§ **Selected passage**
Content starts

After determining it has "evolved into two distinct investment and business opportunities,"  scientific instrument maker Agilent Technologies (A -1.53%) announced today that it intends to split into two, publicly traded companies.

Following the split, one of the companies will specialize in life sciences, diagnostics, and applied markets and retain the Agilent name, while the other will be comprised of its current portfolio of electronic measurement (EM) solutions. The "new" Agilent will generate an estimated $3.9 billion in revenues in fiscal 2013, and EM is expected to have fiscal 2013 annual revenue of approximately $2.9 billion, the company said.

Agilent shareholders will receive a pro-rata distribution of shares in the new EM company in what Agilent says will be a tax-free transaction. The deal is not expected to impact Agilent's 2013 earnings guidance, according to its statement.

Bill Sullivan will remain in his role as president and CEO of Agilent following the split, as will current CFO Didier Hirsch. Agilent President and COO Ron Nersesian has been named EM's new president and CEO, and will also be EVP of Agilent, following the spinoff.

Commenting on the appointment of Nersesian as EM's president and CEO, Sullivan said "He has an excellent track record of running this business, and he has the vision and expertise to position the new company for accelerated growth and success."

The spinoff of Agilent's EM business is expected to close by the end of 2014, subject to customary closing conditions.

Santa Clara, Calif.-based Agilent, which was itself spun off from Hewlett-Packard in 1999, has had five major spinoffs since 2005.

-- Material from The Associated Press was used in this report.

Content ends

§ **Records**
Content starts

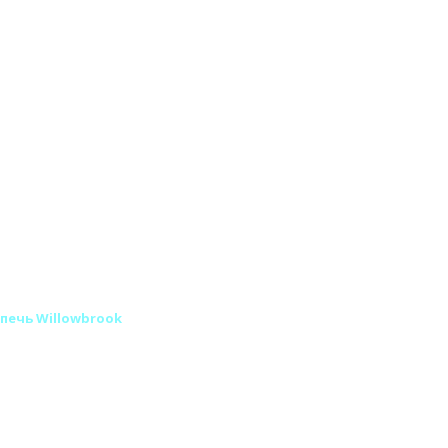
печь Willowbrook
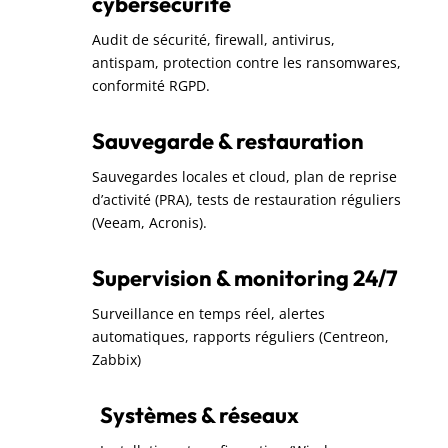
cybersécurité
Audit de sécurité, firewall, antivirus,
antispam, protection contre les ransomwares,
conformité RGPD.
Sauvegarde & restauration
Sauvegardes locales et cloud, plan de reprise
d’activité (PRA), tests de restauration réguliers
(Veeam, Acronis).
Supervision & monitoring 24/7
Surveillance en temps réel, alertes
automatiques, rapports réguliers (Centreon,
Zabbix)
Systèmes & réseaux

Content ends

§ **What is expected**
Reproduce verbatim the part of the Agilent split article that begins at the words "Commenting on the" and stops after "in this report.". The listing has no connection to the article on Agilent's planned split.

§ **Your solution**
Commenting on the appointment of Nersesian as EM's president and CEO, Sullivan said "He has an excellent track record of running this business, and he has the vision and expertise to position the new company for accelerated growth and success."

The spinoff of Agilent's EM business is expected to close by the end of 2014, subject to customary closing conditions.

Santa Clara, Calif.-based Agilent, which was itself spun off from Hewlett-Packard in 1999, has had five major spinoffs since 2005.

-- Material from The Associated Press was used in this report.